Mike Vaccaro

Mike Vaccaro

Sports

It all went right for St. John’s

To this point it had been a splendid New York basketball afternoon, and there were 10,803 people inside Madison Square Garden who were settled in for all that can mean.

St. John’s led Fordham 13-11, an evenly-matched, steadily-paced game, and if it seemed odd for many of the old-timers that they should be playing the Holiday Festival this early in the holiday season … well, that was another debate for another day.

JaKarr Sampson made a shot for St. John’s, a layup, the Johnnies exploiting an extraordinary height advantage over the Rams. The St. John’s segment stirred a little. Sir’Dominic Pointer dunked. Then he laid one in. Then Orlando Sanchez made a layup, and his free throw completed a three-point play.

And Sampson made another layup.

And then another.

On the Fordham sideline, coach Tom Pecora said to himself: “Well, they can’t keep shooting like that.’’

He was right. The Red Storm would get even hotter. A dunk by Sanchez. A jumper by Sampson. A dunk by Pointer, and a 3 by Phil Greene, and …

“We took turns dominating the game,” Sampson would say later.

It was extraordinary. It was surreal. It was a stretch of 12 minutes and 37 seconds that was as close to perfect as the sport allows. Seventeen shots St. John’s attempted. Seventeen times the ball splashed clean. By the time D’Angelo Harrison missed a jumper with 51 seconds left in the half a two-point lead had ballooned to 18 and the Johnnies were shooting 88 percent from the field.

Eighty-eight percent.

Five guys shooting alone and unguarded in an empty gym would have a hard time shooting 88 percent.

“We shared the sugar,” is the way St. John’s coach Steve Lavin would describe it later on, when this 104-58 St. John’s victory was complete. “Some things came together that we’ve been working on. I like the pieces. I like where we can be in February and March.”

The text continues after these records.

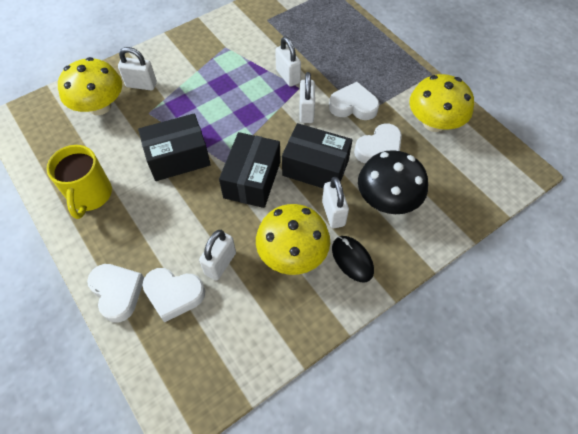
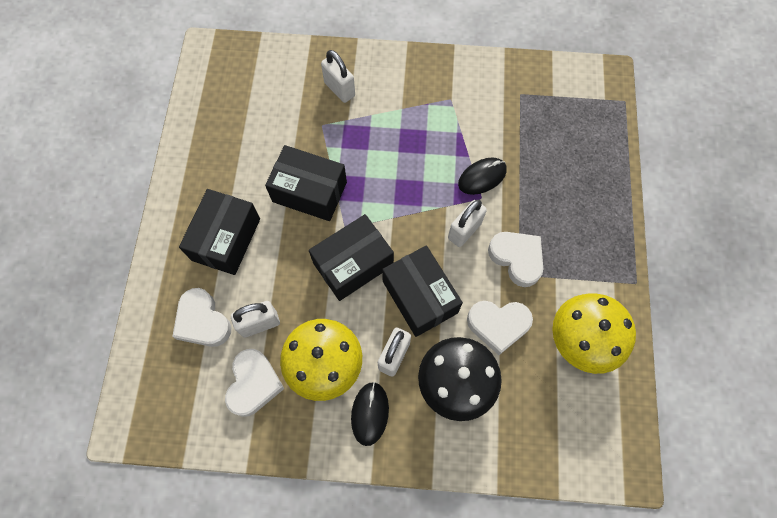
camera: 40 degrees right, 10 degrees up
(90, 195) = (211, 175): yellow mug -> none
(100, 106) = (286, 88): yellow mushroom -> none
(117, 292) = (164, 284): white heart -> white heart (254, 384)
(141, 228) = (226, 239): none -> black box
(288, 76) = (482, 177): white padlock -> black mouse

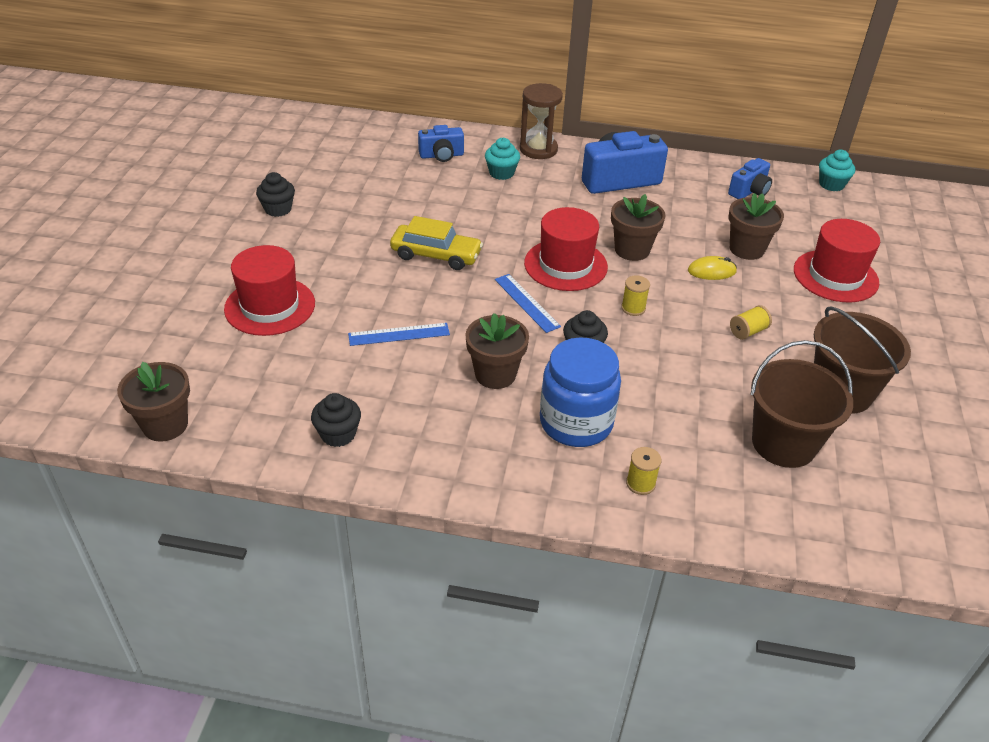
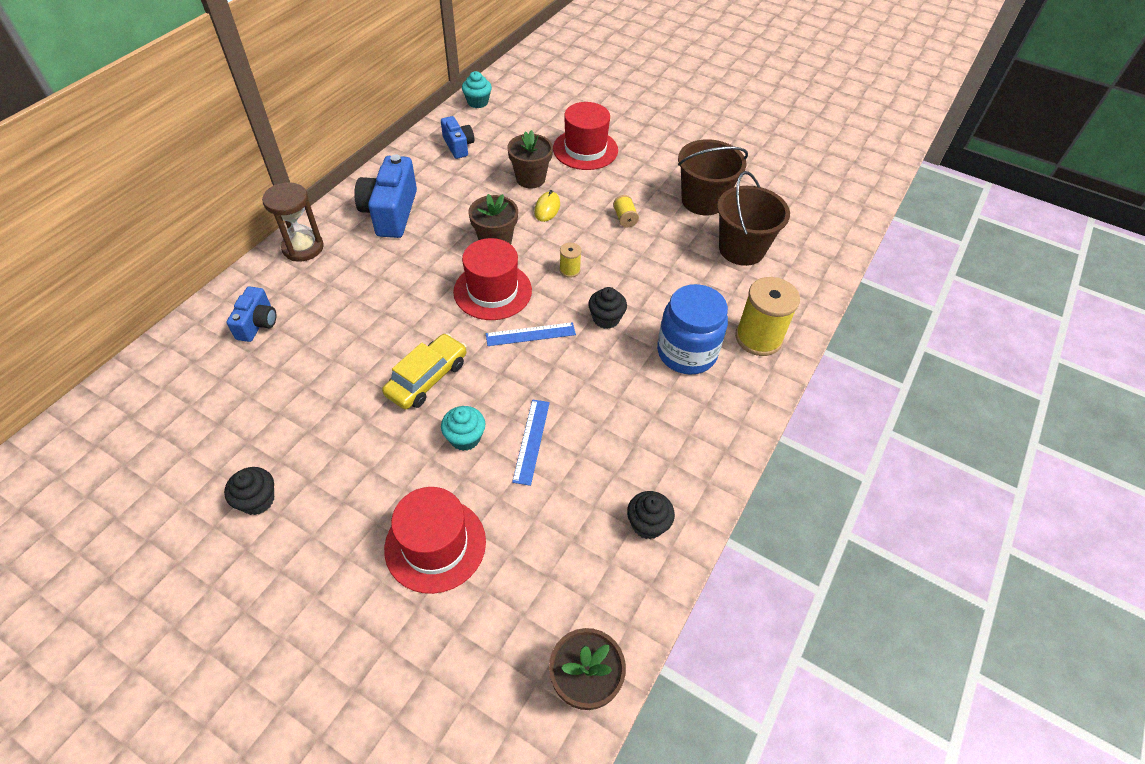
camera: 70 degrees left, 10 degrees up
(495, 374) = (613, 386): brown flower pot -> none
(501, 173) = (323, 287): turquoise cupcake -> turquoise cupcake (465, 438)
(640, 483) = (758, 338): yellow spool -> yellow spool, size x2.12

Where they were on Pearl Harbor Day wasn’t so terrible, either. Fordham is a nice club, was 4-2 coming in, had beaten Manhattan, but there was a reason the Rams were 12-point underdogs. St. John’s was supposed to win this game, and win it comfortably.

But not this comfortably.

Not chaise-lounge-and-a-frozen-drink comfortably.

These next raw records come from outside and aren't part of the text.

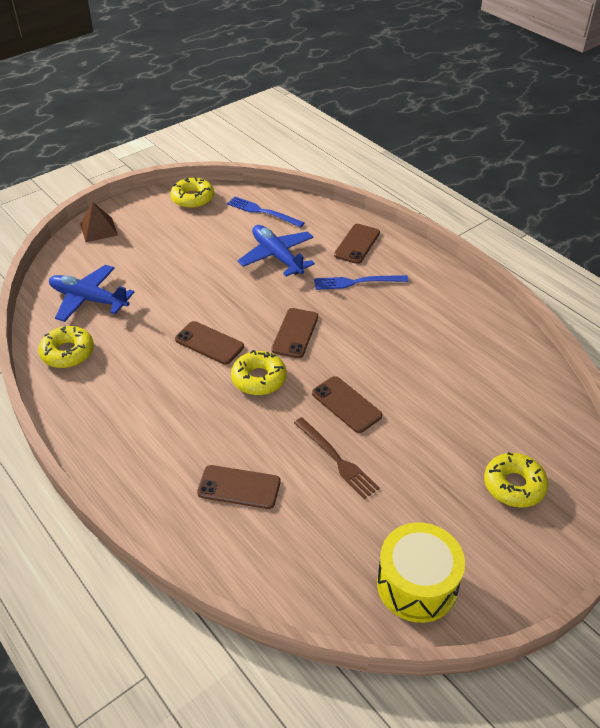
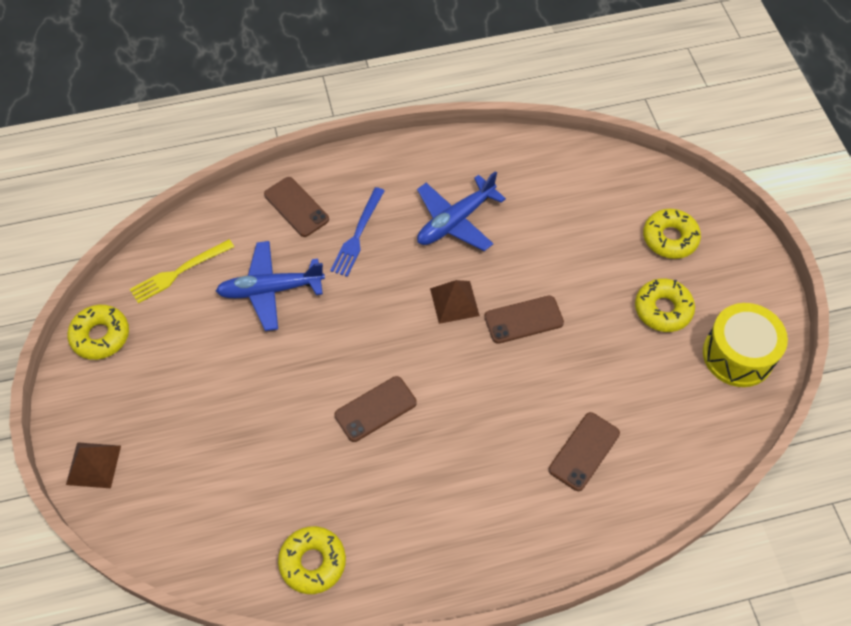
camera: 65 degrees left, 15 degrees up
(88, 299) = (229, 514): blue plane -> blue plane (455, 221)
(259, 379) = (452, 381): yellow donut -> yellow donut (663, 309)
(263, 212) = (179, 272): blue fork -> yellow fork
(295, 333) = (404, 322): brown phone -> none
(334, 356) = (454, 302): none -> brown pyramid
(336, 459) = (586, 357): brown fork -> none

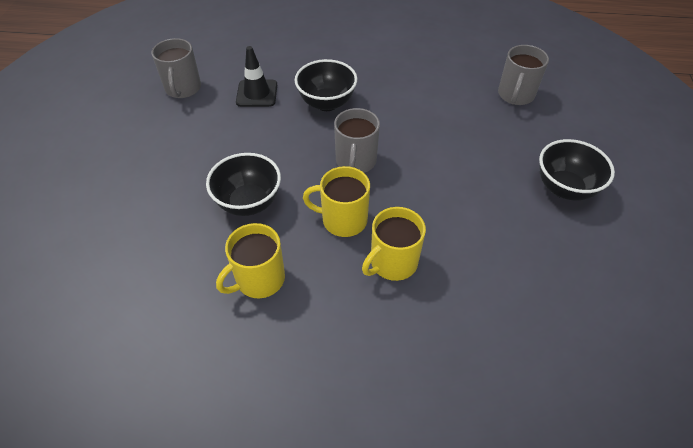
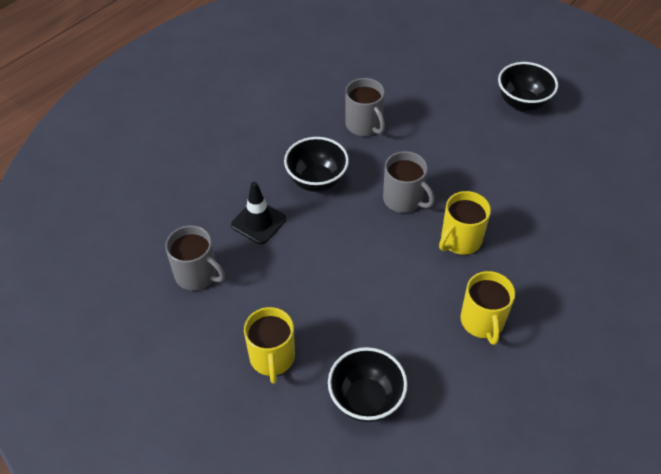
camera: 55 degrees left, 0 degrees up
(249, 202) = (395, 291): black bowl -> black bowl (366, 399)
(392, 262) = (521, 233): yellow mug -> yellow mug (272, 358)
(515, 95) = (410, 67): grey mug -> grey mug (364, 125)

“It’s tough to guard all of us at the same time,” Harrison said, and if this is the way the Johnnies are going to share the ball and shoot the ball and defend, then we may well be at the start of what could be fun, fun trip from here to the Big East Tournament.

“If they shoot the ball like this,” Pecora said, “I can see great things for them.”

Now, this is the same team that was life-and-death with Bucknell, which played sluggishly against Monmouth and Longwood. But even after this beat-down of their outer-boroughs rival, they showed a refreshing candor and a more refreshing humility, indicative of a team that fully understands the game isn’t always going to be thiseasy.

“Everyone had their game going today,” Harrison said.

“Everyone was clicking,” Sampson said. “It’s fun to see all your teammates out there doing well.”

It’s fun to shoot 66 percent for the game, to have 29 assists against nine turnovers, to hold Fordham’s splendid freshman, Jon Severe, to 1-for-21 shooting from the floor, to emerge from this intramural city squabble with a surge of momentum.

“It’s hard to imagine being able to play better than that,” Sampson said, and as Fordham returned to Rose Hill — ZIP code 10458 — maybe they took that as a consolation prize: St. John’s saved their best for them. Though probably not.